Reproduisez à l'identique toutes les lignes de texte de la liste ci-dessous, en omettant les images.
++++ Données à traiter
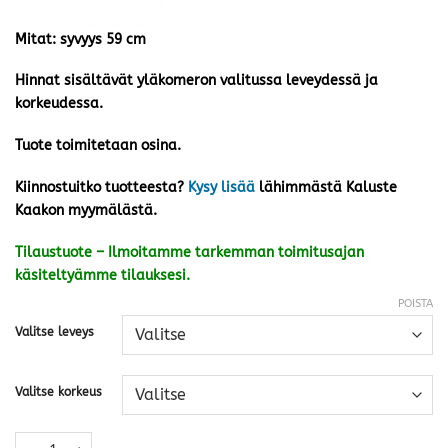
Mitat: syvyys 59 cm
Hinnat sisältävät yläkomeron valitussa leveydessä ja
korkeudessa.
Tuote toimitetaan osina.
Kiinnostuitko tuotteesta?
Kysy lisää
lähimmästä Kaluste
Kaakon myymälästä.
Tilaustuote – Ilmoitamme tarkemman toimitusajan
käsiteltyämme tilauksesi.
POISTA
Valitse leveys
Valitse korkeus
Eazy yläkomero · useita kokoja määrä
++++++++
● Réponse
Mitat: syvyys 59 cm
Hinnat sisältävät yläkomeron valitussa leveydessä ja
korkeudessa.
Tuote toimitetaan osina.
Kiinnostuitko tuotteesta?
Kysy lisää
lähimmästä Kaluste
Kaakon myymälästä.
Tilaustuote – Ilmoitamme tarkemman toimitusajan
käsiteltyämme tilauksesi.
POISTA
Valitse leveys
Valitse korkeus
Eazy yläkomero · useita kokoja määrä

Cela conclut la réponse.